Pi and OpenCode manager parity

Pi and OpenCode now use the same worker store and lifecycle implementation. Pi exposes it through the extension tool, scoped footer, and /agents* commands. OpenCode exposes it through an opt-in native tool that invokes the packaged agent-intercom-fleet CLI.

npm install -g @dataforxyz/agent-intercom-orchestrator

OPENCODE_INTERCOM_FLEET=1 \
OPENCODE_INTERCOM_NAME=opencode-manager \
OPENCODE_INTERCOM_SESSION_ID=opencode-manager \
opencode

Only the chosen primary OpenCode manager should receive OPENCODE_INTERCOM_FLEET=1. See examples/opencode-manager-env.sh for a reusable launcher. Owned workers suppress recursive fleet creation by default. Operational parity includes spawn, readiness, persistent OpenCode session resume, list/status/logs, leases, adoption, stop/forget, cleanup, cgroup verification, model enumeration, and model-specific OpenCode variants. Pi still has richer native menus and footer presentation; OpenCode provides the same ownership operations as tools rather than copying Pi's TUI.

The Basic Loop

  1. The manager defines the task, evidence, limits, and worker ownership.
  2. A builder implements the task and claims it is finished.
  3. A challenger tries to prove that it is not finished.
  4. The builder fixes the objection or proves it wrong.
  5. The manager repeats the exchange while it is still improving the work.
  6. The manager verifies the evidence, rewrites the run notes, and either finishes or starts another Ralph-style context loop.

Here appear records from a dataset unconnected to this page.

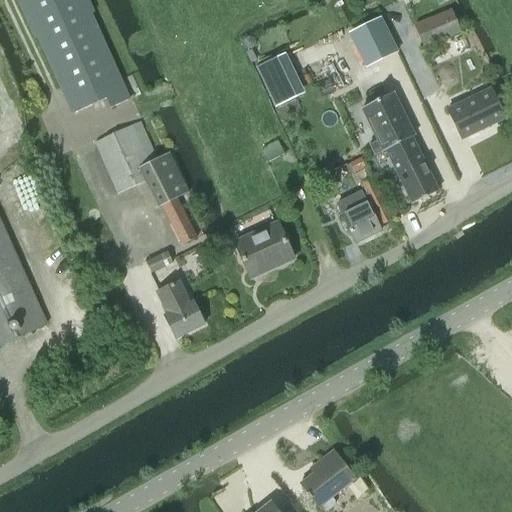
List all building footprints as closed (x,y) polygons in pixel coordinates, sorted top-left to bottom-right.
[(90,11),(85,0),(19,0),(35,35),(38,34),(73,113),(105,98),(109,106),(126,99),(87,12),(90,11)] [(424,48),(460,33),(452,12),(415,27),(424,48)] [(375,63),(396,53),(379,19),(358,29),(375,63)] [(465,47),(468,46),(469,42),(467,39),(460,37),(457,38),(456,42),(458,45),(465,47)] [(461,140),(504,119),(489,90),(446,112),(461,140)] [(383,151),(386,150),(411,137),(413,136),(392,93),(362,108),(378,140),(369,145),(374,155),(383,151)] [(139,122),(93,143),(117,195),(145,182),(158,208),(161,207),(181,246),(195,239),(175,199),(187,194),(168,153),(156,159),(139,122)] [(412,204),(437,191),(411,137),(386,150),(412,204)] [(277,142),(262,149),(268,162),(283,155),(277,142)] [(366,170),(361,160),(350,165),(355,175),(366,170)] [(376,223),(380,221),(381,225),(391,219),(371,178),(361,183),(367,194),(363,196),(361,193),(337,205),(356,244),(380,232),(376,223)] [(0,344),(46,324),(0,220),(0,344)] [(235,242),(250,278),(293,259),(277,223),(235,242)] [(217,229),(211,232),(210,239),(216,243),(223,240),(223,233),(217,229)] [(151,274),(171,265),(165,252),(145,262),(151,274)] [(179,280),(156,292),(167,314),(164,315),(176,339),(204,324),(192,301),(190,302),(179,280)] [(299,482),(320,510),(326,510),(332,505),(333,500),(330,496),(353,478),(331,450),(314,463),(318,467),(299,482)] [(278,511),(271,501),(257,511),(278,511)]
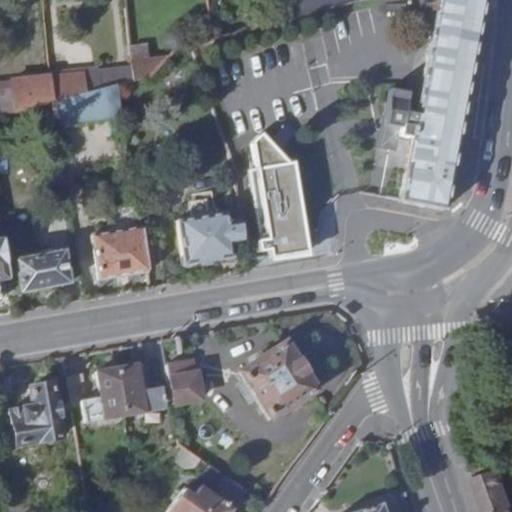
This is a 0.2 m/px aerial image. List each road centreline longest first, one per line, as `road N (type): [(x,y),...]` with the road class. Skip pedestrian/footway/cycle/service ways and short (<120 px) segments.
road 1 (secondary): [(511,21),(483,200),(442,253),(388,271)]
road 2 (secondary): [(0,341),(281,295)]
road 3 (residential): [(392,392),(376,393),(348,418),(277,511)]
road 4 (tertiary): [(431,434),(455,288)]
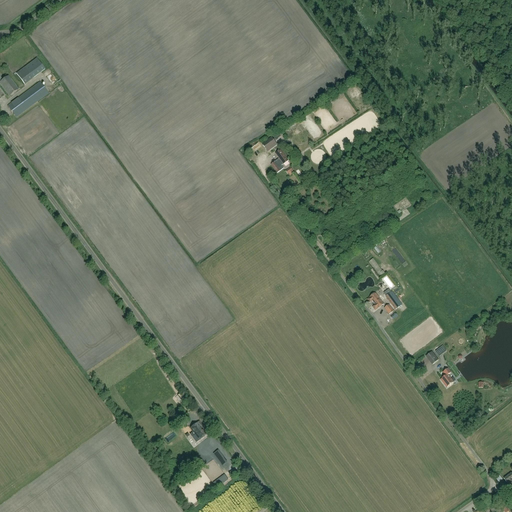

The builder saying done starts the review. It does not end the run.

Origin and Thanks

The Agent Intercom family grew from Nico Bailon's original pi-intercom. Thank you to Nico and the original contributors for creating the foundation this work builds on.

Releasing

Releases are automated from version tags. Update package.json, the lockfile when present, and CHANGELOG.md on main, then push an annotated tag that exactly matches the package version:

git tag -a vX.Y.Z -m "vX.Y.Z"
git push origin vX.Y.Z

The release workflow verifies that the tag points into main, runs typecheck and tests, publishes the public npm package with trusted OIDC provenance, and creates the GitHub Release. Existing npm versions and GitHub Releases are skipped safely when a workflow is rerun.

License

Agent Intercom Orchestrator is licensed under the GNU Affero General Public License v3.0 or later (AGPL-3.0-or-later). If you modify this software and make the modified version available to users over a network, the AGPL requires you to offer those users the corresponding source code. Versions already published under MIT remain available under their original terms. See LICENSE_TRANSITION.md for the exact commit and tag boundary.